Ricordiamo anche che il virus Ebola viene ucciso facilmente da sapone, candeggina, luce solare o asciugatura; il lavaggio in lavatrice di indumenti contaminati da liquidi è sufficiente a distruggere il virus Ebola che sopravvive solo per breve tempo su superfici esposte alla luce solare o secche. L’ipotesi del cambiamento nelle modalità di trasmissione del virus Ebola non ha per ora nessun fondamento; è vero che Ebola – come tutti i virus – è soggetto a mutazioni genetiche, ma queste non sono mai tali da determinare un cambiamento delle caratteristiche di trasmissione.
Per quanto riguarda la probabilità che Ebola arrivi in Italia bisogna sottolineare che il rischio che un malato di Ebola raggiunga l’Italia è di circa il 5-10% in quanto l’Italia non ha collegamenti aerei diretti con i paesi africani dove è in corso l’epidemia, così come è molto improbabile che possa arrivare sui barconi dei profughi perché chi arriva nel nostro Paese via mare affronta un viaggio lungo, durante il quale, se la malattia c’è, dovrebbe già manifestarsi.

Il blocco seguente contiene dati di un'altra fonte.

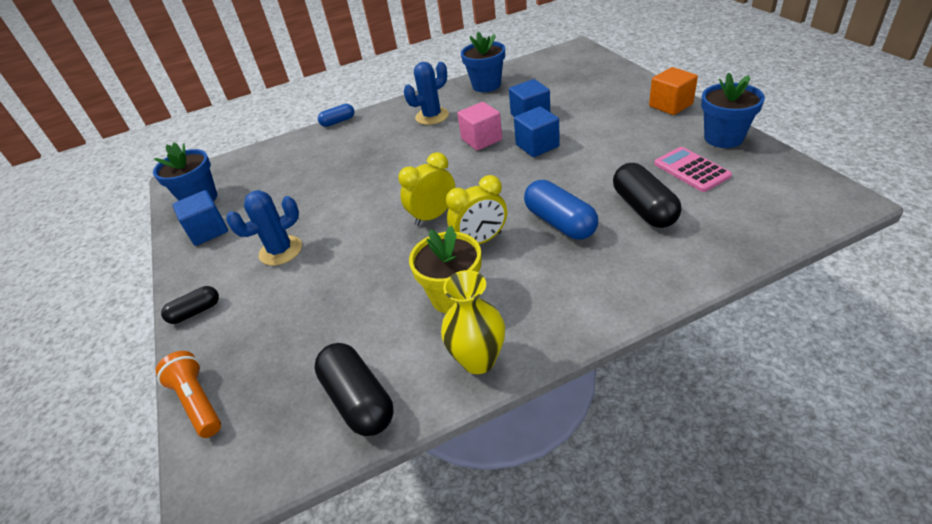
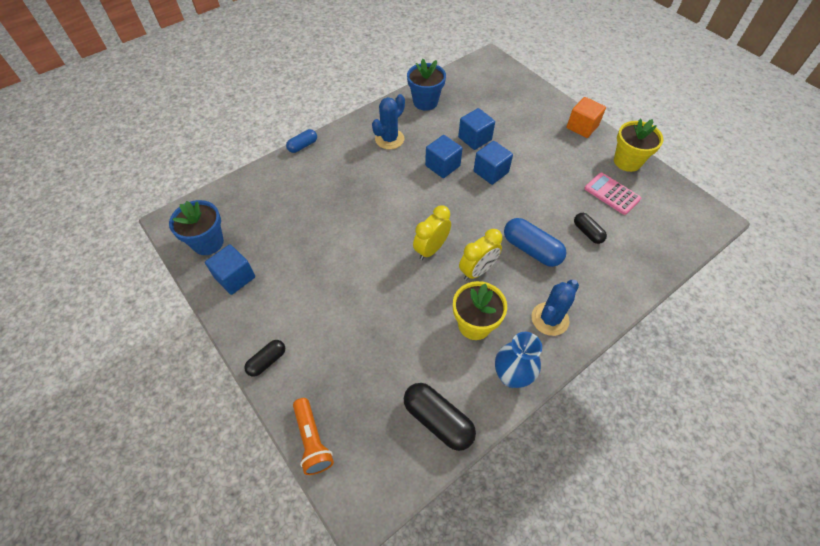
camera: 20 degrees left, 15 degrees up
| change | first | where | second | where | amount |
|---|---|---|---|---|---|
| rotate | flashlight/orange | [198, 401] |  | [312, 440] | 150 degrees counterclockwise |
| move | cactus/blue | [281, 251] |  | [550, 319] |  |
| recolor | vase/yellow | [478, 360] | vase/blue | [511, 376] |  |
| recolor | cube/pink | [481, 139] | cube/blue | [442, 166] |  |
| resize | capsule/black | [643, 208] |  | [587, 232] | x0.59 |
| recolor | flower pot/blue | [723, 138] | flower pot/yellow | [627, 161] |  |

Concludendo, possiamo affermare che l’emergenza Ebola riguarda soprattutto l’Africa perché i paesi occidentali hanno i mezzi per rintracciare e isolare coloro che sono stati in contatto con chiunque abbia contratto la malattia, e hanno i mezzi per trattare e curare coloro che sono stati contagiati. Per contenere l’epidemia la strategia prevede di riuscire a isolare efficacemente gli infetti per evitare il contagio di altre persone e di rintracciare le persone con cui i malati hanno avuto contatti. L’altra possibilità è di riuscire a mettere a punto un vaccino in grado di immunizzare l’intera popolazione a rischio; tuttavia, anche nella migliore delle ipotesi, serviranno mesi prima di avere un numero di dosi confrontabile con le persone da vaccinare.
Per questo motivo l’OMS durante l’ultima riunione del Comitato di Emergenza a Ginevra ha detto che Ebola continua a costituire un’emergenza sanitaria pubblica di rilievo internazionale, e ha espresso “grande preoccupazione” per la situazione nei tre paesi dell’Africa occidentale più colpiti. Ha anche spiegato, però, che il successo ottenuto in Senegal e Nigeria dimostra come sia possibile fermare il contagio grazie a una diagnosi precoce, a una pronta risposta, a campagne di sensibilizzazione e al sostegno delle organizzazioni esterne.